Il dibattito strampalato attorno all’emendamento leghista sul test pre-selettivo a base regionale per gli insegnanti, è il primo dono avvelenato che il fantomatico «Partito del Sud» porta in dote al governo. Se dal Sud un pezzo di classe politica alza la voce in nome di un riequilibrio di attenzioni e risorse da parte dell’esecutivo, questo produce un effetto uguale e contrario da parte della Lega, che deve rivendicare il suo posto nella maggioranza e il suo ruolo di tutore degli interessi della «questione settentrionale». Da una parte si chiedono più soldi per il Meridione, dall’altra si rivendicano misure per tutelare l’identità culturale del Nord. Avvitandosi in questo modo, il federalismo può generare, prima ancora degli esiti legislativi, una spaccatura nelle opinioni pubbliche destinata a rinfocolare antichi pregiudizi superati dalla storia nazionale.
Della Lega sappiamo molto, anche che il comportamento parlamentare dei suoi dirigenti è molto più responsabile di alcune prese di posizione, a volte eccentriche o offensive, che vengono utilizzate retoricamente come camera di compensazione tra le rivendicazioni della base elettorale e la condotta misurata della Lega nel potere romano. Del Partito del Sud sappiamo ancora troppo poco per sapere se si tratta di un espediente interno al centrodestra per calmierare la vocazione nordista di qualche ministro, di un progetto politico destinato a consumare i suoi effetti in Sicilia, o di un soggetto trasversale che tra gli alfieri del meridionalismo imbarchi anche quei governatori di sinistra, da Bassolino a Loiero, che hanno enormi responsabilità nel naufragio delle ambizioni meridionali.

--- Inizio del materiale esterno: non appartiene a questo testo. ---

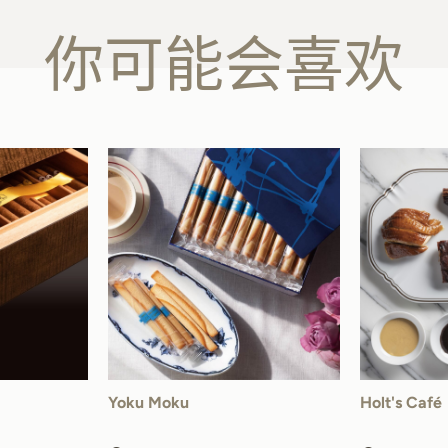
你可能会喜欢
Yoku Moku
Holt's Café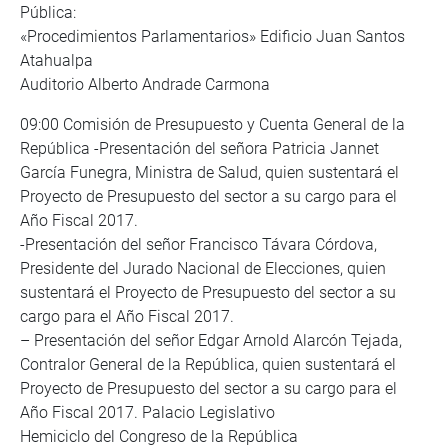
Pública:
«Procedimientos Parlamentarios» Edificio Juan Santos
Atahualpa
Auditorio Alberto Andrade Carmona
09:00 Comisión de Presupuesto y Cuenta General de la
República -Presentación del señora Patricia Jannet
García Funegra, Ministra de Salud, quien sustentará el
Proyecto de Presupuesto del sector a su cargo para el
Año Fiscal 2017.
-Presentación del señor Francisco Távara Córdova,
Presidente del Jurado Nacional de Elecciones, quien
sustentará el Proyecto de Presupuesto del sector a su
cargo para el Año Fiscal 2017.
– Presentación del señor Edgar Arnold Alarcón Tejada,
Contralor General de la República, quien sustentará el
Proyecto de Presupuesto del sector a su cargo para el
Año Fiscal 2017. Palacio Legislativo
Hemiciclo del Congreso de la República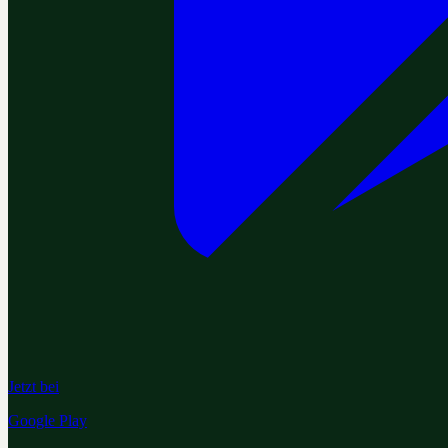
Jetzt bei
Google Play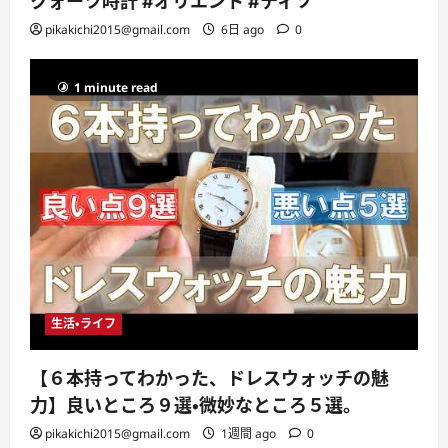
クォーツ時計 #オリエント #ティソ
pikakichi2015@gmail.com
6日 ago
0
1 minute read
生活・ライフ
【６本持ってわかった、ドレスウォッチの魅
力】良いところ９選・微妙なところ５選。
pikakichi2015@gmail.com
1週間 ago
0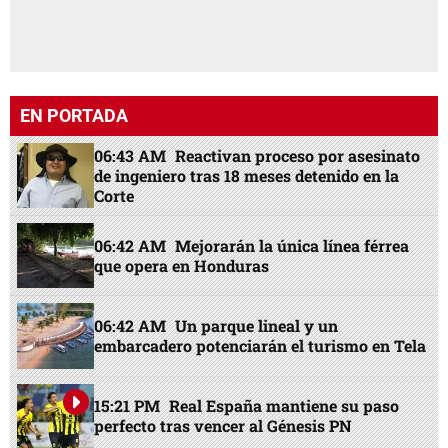
EN PORTADA
06:43 AM
Reactivan proceso por asesinato
de ingeniero tras 18 meses detenido en la
Corte
06:42 AM
Mejorarán la única línea férrea
que opera en Honduras
06:42 AM
Un parque lineal y un
embarcadero potenciarán el turismo en Tela
15:21 PM
Real España mantiene su paso
perfecto tras vencer al Génesis PN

È certo, però, che nelle regioni meridionali oggi esiste una profonda insoddisfazione, un’ansia di riscatto, una rabbia sociale che, soprattutto nelle fasce giovanili, non trovano ancora una vera rappresentazione politica, come in passato è successo quando intere città si sono affidate alla furia di qualche capopopolo. Lo spazio per un’imprenditoria dello scontento è enorme. Ciò deve far riflettere il Popolo della libertà sull’esigenza di costruire rapidamente il proprio radicamento organizzativo e identitario in quelle regioni meridionali dove la debolezza della società civile, l’anemia del senso civico e lo sradicamento della speranza come fatto collettivo attivano nel singolo cittadino la sindrome del si-salvi-chi-può e lo lasciano in balia dei singoli detentori del potere politico locale. Un neomeridionalismo davvero serio dovrebbe partire da questo presupposto, di ordine etico e civile, da porre come tema urgente al potere politico. Una missione gigantesca, che richiede coraggio, capacità autocritica, immaginazione politica, rifuggendo gli stereotipi in cui il Mezzogiorno ha dondolato per troppo tempo i limiti strutturali delle sue classi politiche e intellettuali.
Invece le cose sembrano marciare in una direzione diversa. Possiamo sbagliarci, ma fino a oggi il confronto alla sacrosanta esigenza di un neomeridionalismo moderno e modernizzatore che riporti il Mezzogiorno a essere centrale nell’agenda politica, si è sviluppato lungo un binario pericoloso, per non dire un binario morto: quello che esaurisce i problemi nella sola dimensione economicistica del budget, reclamando denari senza spiegare perché in passato sono stati spesi poco o male o senza riflettere su decenni di malgoverno, o magari li ripropone nella solita storia a sfondo veteroborbonico dell’unità nazionale malassortita e del Sud rapinato e impoverito dai sabaudi romanizzati.
Il Sud è una sfida politica capitale. Va strappata il prima possibile ai conati identitari della Lega e alle rivendicazioni economicistiche dei neoleghisti dell’altro emisfero che, come tutte le fotocopie, rischiano di essere peggio dell’originale.